Back to the bottom line:


If an issue cannot be discussed without bringing theology into it, then it shouldn’t be the basis for political policy.




A fair point: As society has changed, the realm of what can be discussed without reference to religion has changed as well. Some of this is for obvious reasons.


Not too long ago, only wealthy white men had a say in our politics. Since women and people of color were largely excluded, their viewpoints were not really considered. The increasing equality of these historically excluded groups has affected what is religious and not. 


For example, it used to be that the congenital inferiority - the subhuman status - of females was a given. Everyone (or close enough) believed it, so there was no need to appeal to “god says” in assuming it. Ditto for “non-whites are subhuman” and “the races should be kept separate.” And “god hates fags” wasn’t necessary when people believed it was a mental illness. 


Science too has changed the discussion, and not just about LGBTQ rights. Our discussions of economics, the environment, and medicine have been greatly altered by increasing scientific knowledge. 


One thing that is fascinating to watch is Fundies trying to argue without using references to religion. Their problem is that they have a perceived theological need to come to the exact same conclusion, so they keep stretching reality further and further. As the subordination of women becomes increasingly indefensible, they cling to any “science” they can find to justify the result. But as the real science doesn’t support their position, they sound ever more shrill and ridiculous. And this belief in the congenital inferiority of women is behind most of their theopolitics, from abortion to LGBTQ rights. 


But the fact that culture has changed is not an excuse to try to impose a religious viewpoint on others. Rather, our discussion of ethics and politics needs to reflect the new information and the needs of a more pluralistic society. 

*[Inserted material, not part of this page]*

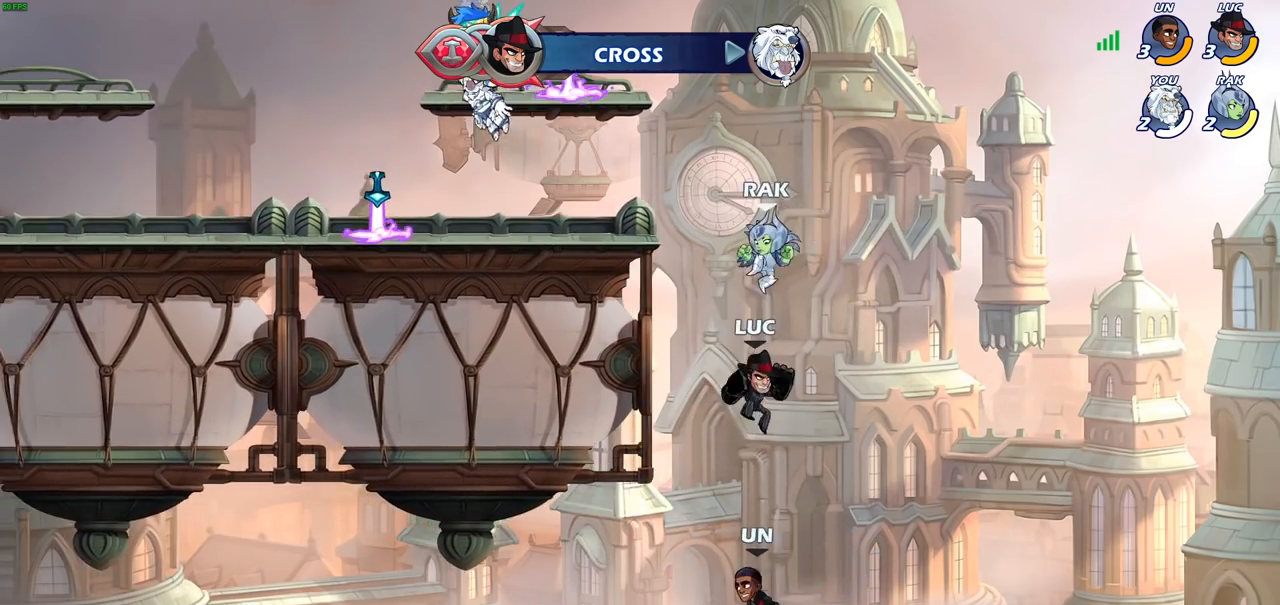
{"buttons": [], "left_stick": "center", "right_stick": "center", "events": [[83, "CROSS", "down"], [133, "CIRCLE", "down"], [150, "CROSS", "up"], [250, "CIRCLE", "up"], [267, "left_stick", "up-right"], [317, "left_stick", "center"]]}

As I mentioned in the first installment, this only becomes theofascism when the power of government is imposed on nonbelievers to enforce religious rules. However, quite obviously, this culture war is being fought on multiple levels, from employers who fire LGBTQ people or women pregnant out of wedlock, to individual families who browbeat members who refuse to follow the religious rules. This isn’t theofascism, but it IS bigotry. (That’s a future installment.) And it is tremendously damaging. 


Following my advice, in all of these situations, discussing things using a common language is helpful. And realising that if you have to bring God into it to make your point, people who do not share your specific theology will not find your argument persuasive, but rather offensively insulting. 

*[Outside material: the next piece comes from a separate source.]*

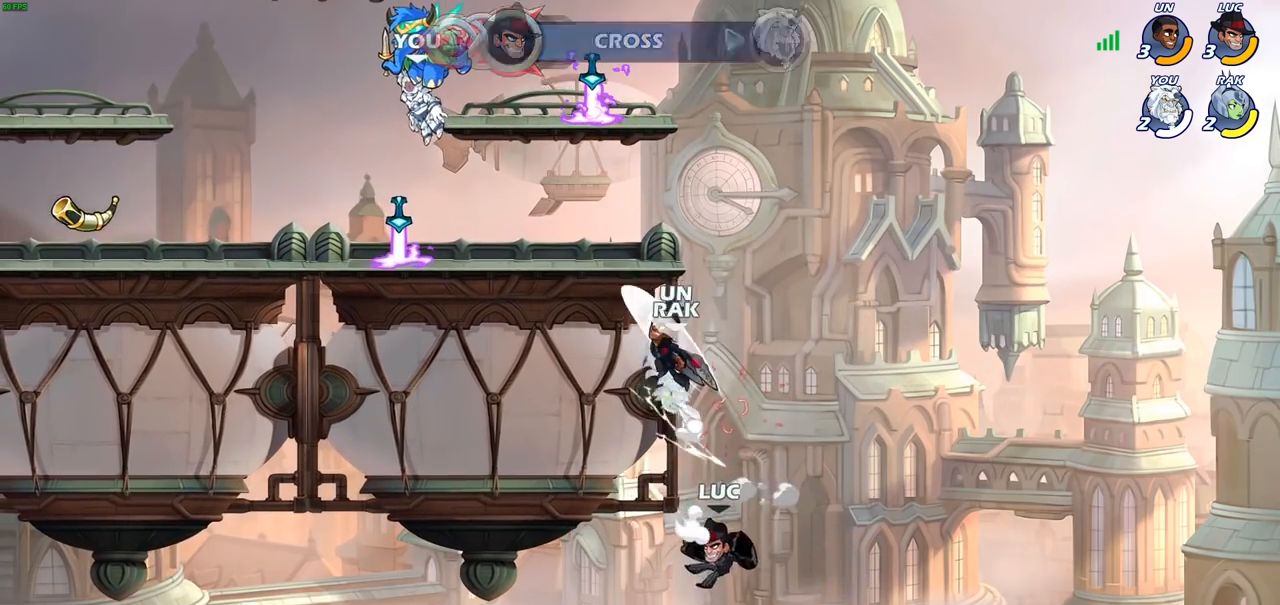
{"buttons": [], "left_stick": "up-left", "right_stick": "center", "events": [[83, "left_stick", "up-right"], [167, "CROSS", "down"], [233, "left_stick", "up"], [417, "CROSS", "up"], [450, "left_stick", "up-left"]]}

  1. While I typically enjoy your writing, I feel like this was a weaker installment. Particularly, the way you seem to be saying that it's okay for the government to enforce morality as long as that morality is universal - eg. murder is illegal because everyone agrees murder is wrong.

    But this contrasts to what you point out later - that commonly accepted moral precepts change over time.

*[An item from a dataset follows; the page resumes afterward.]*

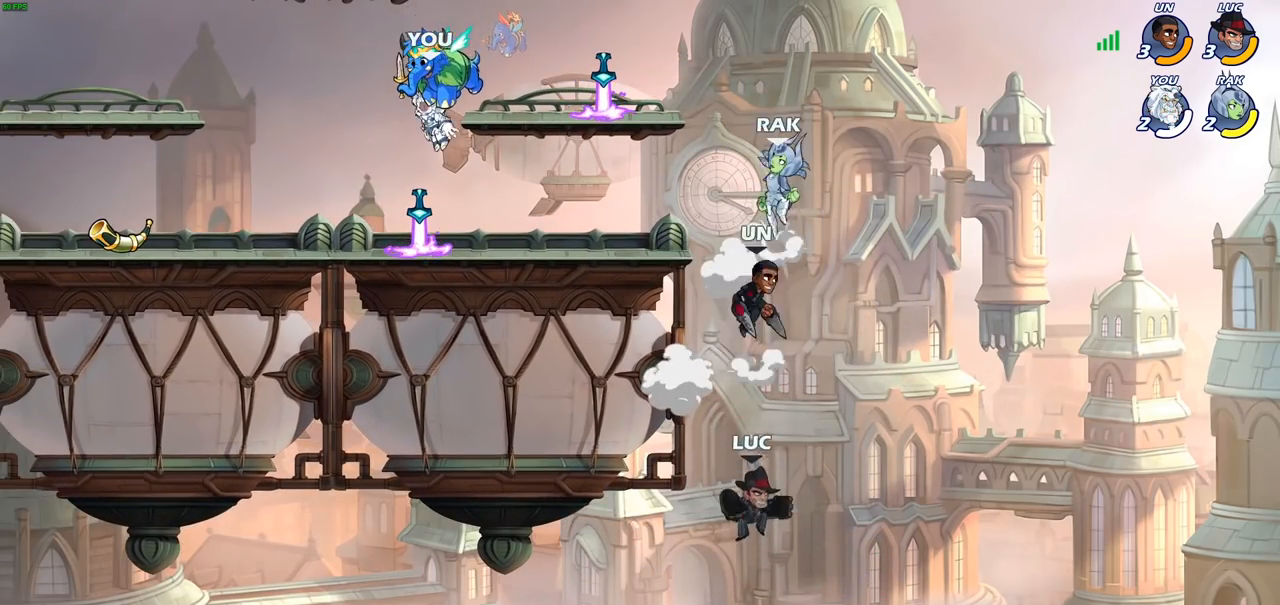
{"buttons": ["CROSS"], "left_stick": "up-left", "right_stick": "center", "events": [[117, "R2", "down"], [333, "R2", "up"], [333, "left_stick", "up-right"], [450, "CROSS", "down"], [450, "left_stick", "up-left"]]}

    Morality, whether sect-specific or universal, is not something that should be legislated. It's simply not the government's business. Murder and theft are illegal not because everyone's opposed to them, but because they are deleterious to public order. The government's concern is properly practical good, not moral good.

    That's how I see it, anyway. And your explanation above seems by comparison to be the same sort of convoluted reasoning you decry: "THIS moral precept is okay for the government to enforce BECAUSE..."

    1. My point here is not to come up with a philosophical basis for legislation - public order as you put it. That's a whole rabbit hole outside the scope of this series, and something far better minds than mine have addressed. The point I was trying to make was much more narrow, which is that if you cannot justify a rule without resorting to theology, it has no place in public policy. When it comes to theofascism, that is the core of the problem. When you cannot convince people using a common moral or "public order" argument, you end up resorting to a raw assertion of power - of violence - against those who disagree.